記録に残る最古のハレー彗星の接近の記録(紀元前240年5月25日)

記録に残る最古のハレー彗星の接近の記録(紀元前240年5月25日)

「ハレー彗星」の歴史を紹介

 昔は宇宙は神が創造した完全なもので恒久的に変化することはないと考えられていました。そのため彗星や超新星など短期間に大きく変化するような現象は大気圏内での現象と考えられていました。超新星は尾を欠いた彗星であると考えられていたのです。

 デンマークの天文学者ティコ・ブラーエは1572年にカシオペア座に現れた超新星SN 1572を観測し、視差が生じないことからSN 1572は月よりもはるかに遠くに存在することを発見しました。これによって彗星は超新星と別物であることがわかり、彗星も大気現象ではないことが解き明かされました。

 ハレー彗星は75.3年の周期で地球に接近する肉眼で見ることができる唯一の周期彗星です。現在ではハレー彗星の軌道計算により過去に遡っていつハレー彗星が地球に接近する年月日を求めることができます。

 最初にハレー彗星の軌道計算を行ったのはイギリスの天文学者エドモンド・ハレーです。ハレー彗星の軌道計算はハレーの友人で1687年に万有引力を発表したアイザック・ニュートンが試みていましたがニュートンが立てたモデルでは彗星の動きを説明することができませんでした。ハレーは1705年にニュートンのモデルに木星と土星の重力の影響を加えてそれまでに発見されていた24の彗星の軌道計算を行いました。その中で1531年にドイツのペトルス・アピアヌスが観測した彗星と1607年にヨハネス・ケプラーが観測した彗星と1682年に観測された彗星が同じものであることを突き止めました。ハレーはこの彗星が1758年に再び地球から観測できると予想しましたが1742年にこの世を去りました。

 1758年12月25日、ドイツのアマチュア天文学者ヨハン・ゲオルク・パリッチュはハレーの予想通り彗星を発見しました。この彗星は1759年3月13日に近日点を通過しました。これによって惑星以外にも太陽を周回する天体が存在することが初めて確かめられたのです。また彗星の回帰は木星と土星の重力の影響で遅れていたこともわかりました。この遅れを含めた起動計算はフランスの数学者・天文学者のアレクシス・クレロー、ジェローム・ラランド、ニコール=レイヌ・ルポートによって示され、これによってニュートン力学の正しさが実証されました。この3人の数学者の1人ルポートが1759年にこの彗星をハレー彗星と名付けました。

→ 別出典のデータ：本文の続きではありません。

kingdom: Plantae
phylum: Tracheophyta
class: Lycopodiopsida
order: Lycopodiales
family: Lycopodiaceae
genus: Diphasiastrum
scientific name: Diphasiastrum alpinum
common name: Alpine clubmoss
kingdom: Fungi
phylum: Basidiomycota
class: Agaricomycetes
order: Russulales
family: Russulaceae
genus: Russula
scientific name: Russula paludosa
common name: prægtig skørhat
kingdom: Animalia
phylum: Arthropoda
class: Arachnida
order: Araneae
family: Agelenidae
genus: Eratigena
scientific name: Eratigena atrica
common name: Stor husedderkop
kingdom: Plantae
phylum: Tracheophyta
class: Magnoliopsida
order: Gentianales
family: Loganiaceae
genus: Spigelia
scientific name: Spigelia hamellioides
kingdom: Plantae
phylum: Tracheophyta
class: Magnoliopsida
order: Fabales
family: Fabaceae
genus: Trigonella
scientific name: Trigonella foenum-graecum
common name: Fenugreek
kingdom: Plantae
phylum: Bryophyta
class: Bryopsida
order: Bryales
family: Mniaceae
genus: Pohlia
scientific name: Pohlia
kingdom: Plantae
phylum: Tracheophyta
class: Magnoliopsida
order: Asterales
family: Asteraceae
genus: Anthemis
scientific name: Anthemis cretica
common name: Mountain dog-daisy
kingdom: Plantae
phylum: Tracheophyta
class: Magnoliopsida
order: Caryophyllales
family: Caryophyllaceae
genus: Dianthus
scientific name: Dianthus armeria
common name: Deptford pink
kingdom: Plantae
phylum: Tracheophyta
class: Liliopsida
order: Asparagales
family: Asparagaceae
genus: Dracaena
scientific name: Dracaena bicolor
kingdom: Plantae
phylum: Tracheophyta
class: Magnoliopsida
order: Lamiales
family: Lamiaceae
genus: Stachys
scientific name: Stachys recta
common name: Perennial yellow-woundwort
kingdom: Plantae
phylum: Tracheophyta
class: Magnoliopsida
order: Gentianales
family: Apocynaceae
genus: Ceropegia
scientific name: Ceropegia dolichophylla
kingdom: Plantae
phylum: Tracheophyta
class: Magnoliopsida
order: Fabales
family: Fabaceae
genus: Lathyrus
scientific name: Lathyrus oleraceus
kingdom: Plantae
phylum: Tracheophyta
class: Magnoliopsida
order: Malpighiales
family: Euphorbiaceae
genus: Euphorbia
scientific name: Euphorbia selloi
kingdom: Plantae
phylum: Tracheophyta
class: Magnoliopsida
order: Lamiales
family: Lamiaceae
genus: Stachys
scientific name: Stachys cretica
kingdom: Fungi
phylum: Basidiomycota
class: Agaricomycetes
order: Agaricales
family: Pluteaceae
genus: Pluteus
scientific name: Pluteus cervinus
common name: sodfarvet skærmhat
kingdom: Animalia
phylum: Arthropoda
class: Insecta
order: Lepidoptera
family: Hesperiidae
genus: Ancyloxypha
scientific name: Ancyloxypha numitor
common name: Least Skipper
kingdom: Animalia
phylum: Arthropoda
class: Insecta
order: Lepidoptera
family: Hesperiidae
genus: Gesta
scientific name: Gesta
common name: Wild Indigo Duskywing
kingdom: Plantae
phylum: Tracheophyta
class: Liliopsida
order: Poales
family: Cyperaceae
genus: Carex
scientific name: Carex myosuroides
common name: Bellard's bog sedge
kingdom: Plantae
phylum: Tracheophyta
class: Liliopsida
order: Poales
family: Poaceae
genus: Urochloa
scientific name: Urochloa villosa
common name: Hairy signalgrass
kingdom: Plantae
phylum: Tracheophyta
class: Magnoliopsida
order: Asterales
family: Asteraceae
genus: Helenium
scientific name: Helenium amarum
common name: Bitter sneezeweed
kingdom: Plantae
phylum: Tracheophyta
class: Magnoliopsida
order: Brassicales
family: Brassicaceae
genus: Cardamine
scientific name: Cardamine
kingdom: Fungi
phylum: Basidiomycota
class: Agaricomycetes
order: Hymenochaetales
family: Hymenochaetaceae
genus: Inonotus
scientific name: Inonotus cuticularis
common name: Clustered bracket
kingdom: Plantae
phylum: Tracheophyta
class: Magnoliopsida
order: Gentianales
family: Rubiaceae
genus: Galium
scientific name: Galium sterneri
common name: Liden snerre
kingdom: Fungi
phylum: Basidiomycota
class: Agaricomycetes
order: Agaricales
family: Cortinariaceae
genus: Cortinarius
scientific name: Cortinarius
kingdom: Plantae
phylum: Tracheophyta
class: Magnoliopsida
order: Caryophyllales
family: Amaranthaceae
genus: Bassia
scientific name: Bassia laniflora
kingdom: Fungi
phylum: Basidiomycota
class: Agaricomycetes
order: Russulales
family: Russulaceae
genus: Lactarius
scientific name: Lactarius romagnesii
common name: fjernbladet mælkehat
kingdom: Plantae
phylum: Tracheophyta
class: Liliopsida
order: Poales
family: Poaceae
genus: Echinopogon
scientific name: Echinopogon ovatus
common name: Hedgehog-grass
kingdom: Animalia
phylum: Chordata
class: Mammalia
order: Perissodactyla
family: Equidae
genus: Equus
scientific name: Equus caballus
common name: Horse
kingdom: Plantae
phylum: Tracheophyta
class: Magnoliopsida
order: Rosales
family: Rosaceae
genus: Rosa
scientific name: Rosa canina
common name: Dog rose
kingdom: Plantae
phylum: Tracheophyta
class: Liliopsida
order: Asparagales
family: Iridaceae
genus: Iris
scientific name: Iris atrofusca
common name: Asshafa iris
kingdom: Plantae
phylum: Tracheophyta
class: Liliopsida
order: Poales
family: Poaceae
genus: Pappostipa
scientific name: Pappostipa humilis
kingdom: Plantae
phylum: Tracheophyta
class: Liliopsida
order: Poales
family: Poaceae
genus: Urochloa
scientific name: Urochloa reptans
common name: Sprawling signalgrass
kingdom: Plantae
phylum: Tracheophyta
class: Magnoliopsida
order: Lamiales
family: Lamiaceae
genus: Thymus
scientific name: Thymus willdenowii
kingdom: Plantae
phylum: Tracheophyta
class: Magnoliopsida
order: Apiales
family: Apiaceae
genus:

エドモンド・ハレーと1986年に観測されたハレー彗星
エドモンド・ハレーと1986年に観測されたハレー彗星

 ハレー彗星は古来から知られており多くの記録が残されています。最初の記録は古代ローマのガイウス・プリニウス・セクンドゥスの「博物誌」、司馬遷の「史記 表 巻十五 六國年表第三」に彗星が観測された記述があります。これらは紀元前467年に相当しますが軌道計算によるハレー彗星の出現時期と異なるためこの記述にある彗星がハレー彗星とは確定できませんでした。

 司馬遷の「史記 本記 巻六 第6 秦始皇本紀」には「七年、彗星先出東方、見北方、五月見西方。將軍?死。以攻龍、孤、慶都,還兵攻汲。彗星復見西方十六日。夏太后死。」とあります。彗星だけ抜粋すると「七年に彗星が東に見え、その後北に見え、5月には西方に見えた。彗星は再び16日間西方に見えた」となります。秦始皇が即位したのは紀元前247年ですから、七年は紀元前240年を示します。ハレー彗星の軌道積算によると紀元前240年はハレー彗星が地球に最接近した年です。計算された軌道によると記録にある通り最初は東方から西方で観測されますがその後、太陽に接近して見えなくなり、近日点を通過後は再び観測可能となります。こうしたことから、ハレー彗星の出現を記録したもっとも確実な記録は紀元前240年に記されたものとされています。